━━━━━ TASK MATERIAL
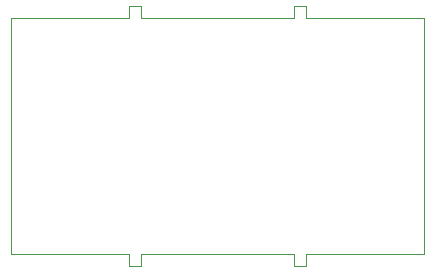
<source format=gbr>
%TF.GenerationSoftware,KiCad,Pcbnew,(5.1.9)-1*%
%TF.CreationDate,2021-05-29T14:53:35+02:00*%
%TF.ProjectId,Speed_sensor,53706565-645f-4736-956e-736f722e6b69,1.0*%
%TF.SameCoordinates,Original*%
%TF.FileFunction,Profile,NP*%
%FSLAX46Y46*%
G04 Gerber Fmt 4.6, Leading zero omitted, Abs format (unit mm)*
G04 Created by KiCad (PCBNEW (5.1.9)-1) date 2021-05-29 14:53:35*
%MOMM*%
%LPD*%
G01*
G04 APERTURE LIST*
%TA.AperFunction,Profile*%
%ADD10C,0.050000*%
%TD*%
G04 APERTURE END LIST*
D10*
X44140000Y-36350000D02*
X57140000Y-36350000D01*
X44140000Y-35350000D02*
X44140000Y-36350000D01*
X43140000Y-36350000D02*
X43140000Y-35350000D01*
X43140000Y-35350000D02*
X44140000Y-35350000D01*
X58140000Y-36350000D02*
X68142000Y-36350000D01*
X58140000Y-35350000D02*
X58140000Y-36350000D01*
X57140000Y-36350000D02*
X57140000Y-35350000D01*
X57140000Y-35350000D02*
X58140000Y-35350000D01*
X57140000Y-56350000D02*
X44140000Y-56350000D01*
X57140000Y-57350000D02*
X57140000Y-56350000D01*
X58140000Y-56350000D02*
X58140000Y-57350000D01*
X58140000Y-57350000D02*
X57140000Y-57350000D01*
X44140000Y-56350000D02*
X44140000Y-57350000D01*
X44140000Y-57350000D02*
X43140000Y-57350000D01*
X43140000Y-57350000D02*
X43140000Y-56350000D01*
X43140000Y-56350000D02*
X33142000Y-56350000D01*
X33142000Y-56350000D02*
X33142000Y-36350000D01*
X68142000Y-56350000D02*
X58140000Y-56350000D01*
X68142000Y-36350000D02*
X68142000Y-56350000D01*
X33142000Y-36350000D02*
X43140000Y-36350000D01*
M02*

</source>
━━━━━━━━━━
EXERCISE DESCRIPTION » Wherever the string "KiCad" appears in a line of the records above, copy that line.

TASK RESPONSE »
%TF.GenerationSoftware,KiCad,Pcbnew,(5.1.9)-1*%
G04 Created by KiCad (PCBNEW (5.1.9)-1) date 2021-05-29 14:53:35*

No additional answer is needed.